Despite existing in different lifetimes, Jeffers’ approach to life as art and his reverence for the natural beauty of the Carmel – Big Sur coast, inextricably link the two creatives. Beyond these threads of commonality, Martínez Celaya draws from specific Jeffers’ writings, such as the 1928 poem, “The Summit Redwood,” which serves as the exhibition’s namesake and describes “the fire from heaven” as a force untamed and ignited at whim. This fervor and flame ebbs in and out of Martínez Celaya’s work, which includes twenty-eight original drawings, paintings, and one sculpture. The display is anchored by Jeffers’ handwritten poems, notes, and photographs, on loan from Occidental College. Grounded in the power of place and a shared pursuit for truth, this exhibition invites audiences to siphon the limitations of comparison and engage with of the elemental truths of art and existence.

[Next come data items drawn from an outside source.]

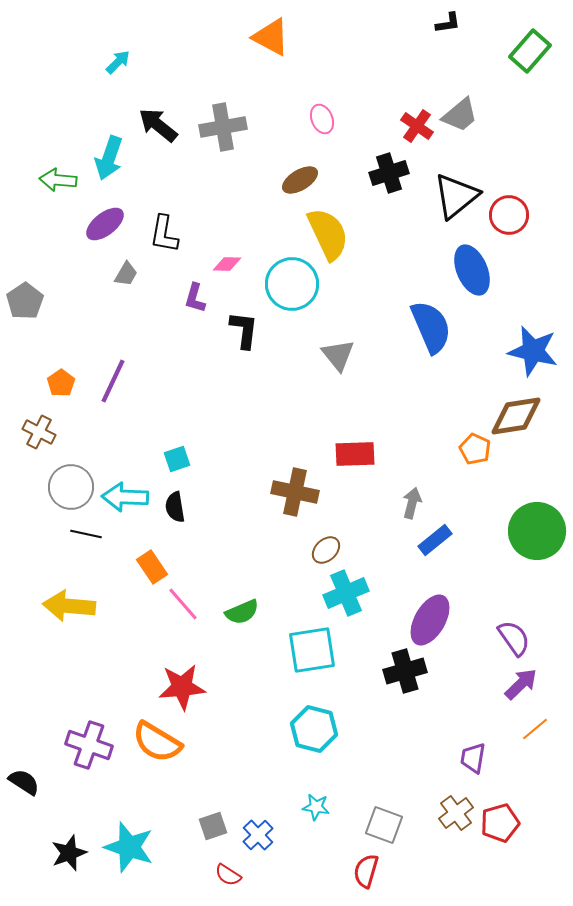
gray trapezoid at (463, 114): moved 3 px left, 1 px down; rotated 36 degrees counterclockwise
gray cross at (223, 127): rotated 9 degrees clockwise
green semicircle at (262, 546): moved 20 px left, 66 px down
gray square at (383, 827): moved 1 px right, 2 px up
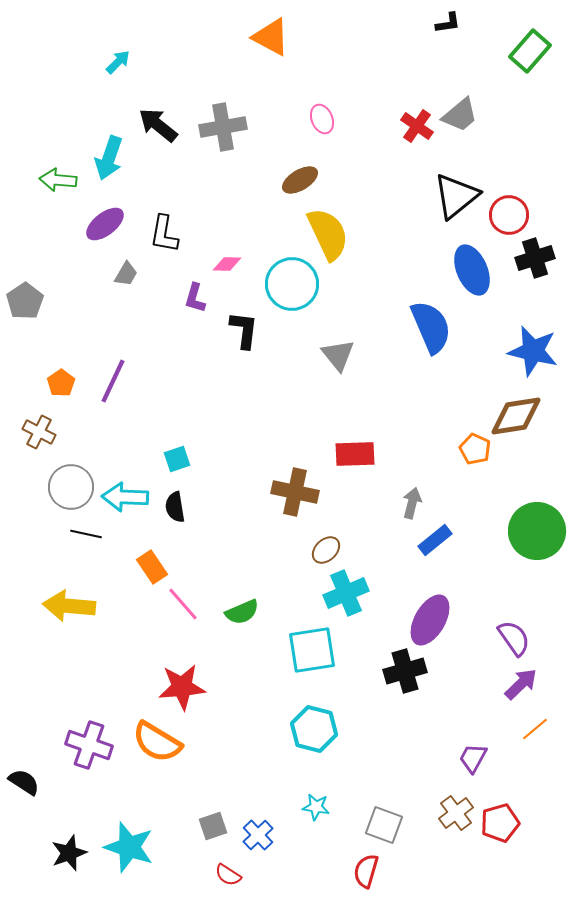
black cross at (389, 173): moved 146 px right, 85 px down
purple trapezoid at (473, 758): rotated 20 degrees clockwise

Preceding The Fire of Heaven, Martínez Celaya has enjoyed a significant run of showings and solo exhibitions in Southern California including SEA SKY LAND: towards a map of everything at the USC Fischer Museum of Art, The Rose Garden at the UTA Artist Space in Beverly Hills, a monumental installation at the Huntington Library Art, Museum, and Botanical Gardens, and an abbreviated version of The Fire of Heaven at USC’s Edward L. Doheny Jr. Memorial Library."